Instruction
Nothing beyond the line containing "pillow: present [631,495,781,557]" should be printed; print each line exactly from the first line of the listing below through it.
>>
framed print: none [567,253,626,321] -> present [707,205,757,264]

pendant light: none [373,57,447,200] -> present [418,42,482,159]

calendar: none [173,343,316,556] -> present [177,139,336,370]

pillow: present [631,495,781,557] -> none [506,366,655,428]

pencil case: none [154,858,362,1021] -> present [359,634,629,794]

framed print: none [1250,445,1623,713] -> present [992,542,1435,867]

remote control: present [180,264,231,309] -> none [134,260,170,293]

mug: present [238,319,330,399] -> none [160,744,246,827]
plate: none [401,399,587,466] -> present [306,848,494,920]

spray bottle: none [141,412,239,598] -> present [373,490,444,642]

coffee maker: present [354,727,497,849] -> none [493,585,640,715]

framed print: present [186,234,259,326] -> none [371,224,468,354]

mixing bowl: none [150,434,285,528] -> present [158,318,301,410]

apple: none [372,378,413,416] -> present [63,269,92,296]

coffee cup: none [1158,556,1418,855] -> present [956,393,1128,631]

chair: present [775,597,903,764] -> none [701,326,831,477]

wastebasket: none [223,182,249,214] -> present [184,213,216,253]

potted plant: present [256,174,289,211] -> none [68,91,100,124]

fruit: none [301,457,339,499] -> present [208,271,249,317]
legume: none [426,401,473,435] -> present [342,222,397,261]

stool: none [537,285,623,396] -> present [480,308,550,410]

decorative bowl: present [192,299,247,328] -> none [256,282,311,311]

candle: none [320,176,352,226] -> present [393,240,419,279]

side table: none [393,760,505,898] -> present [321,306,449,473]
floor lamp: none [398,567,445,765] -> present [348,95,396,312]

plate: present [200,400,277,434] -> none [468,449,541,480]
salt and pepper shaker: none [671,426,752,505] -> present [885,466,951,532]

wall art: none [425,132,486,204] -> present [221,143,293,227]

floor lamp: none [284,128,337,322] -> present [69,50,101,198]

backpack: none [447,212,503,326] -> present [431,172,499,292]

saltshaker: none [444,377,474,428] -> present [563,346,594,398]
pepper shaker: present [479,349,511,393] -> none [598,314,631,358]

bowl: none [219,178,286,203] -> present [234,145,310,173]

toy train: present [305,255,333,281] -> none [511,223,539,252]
<<
Your response
framed print: none [567,253,626,321] -> present [707,205,757,264]

pendant light: none [373,57,447,200] -> present [418,42,482,159]

calendar: none [173,343,316,556] -> present [177,139,336,370]

pillow: present [631,495,781,557] -> none [506,366,655,428]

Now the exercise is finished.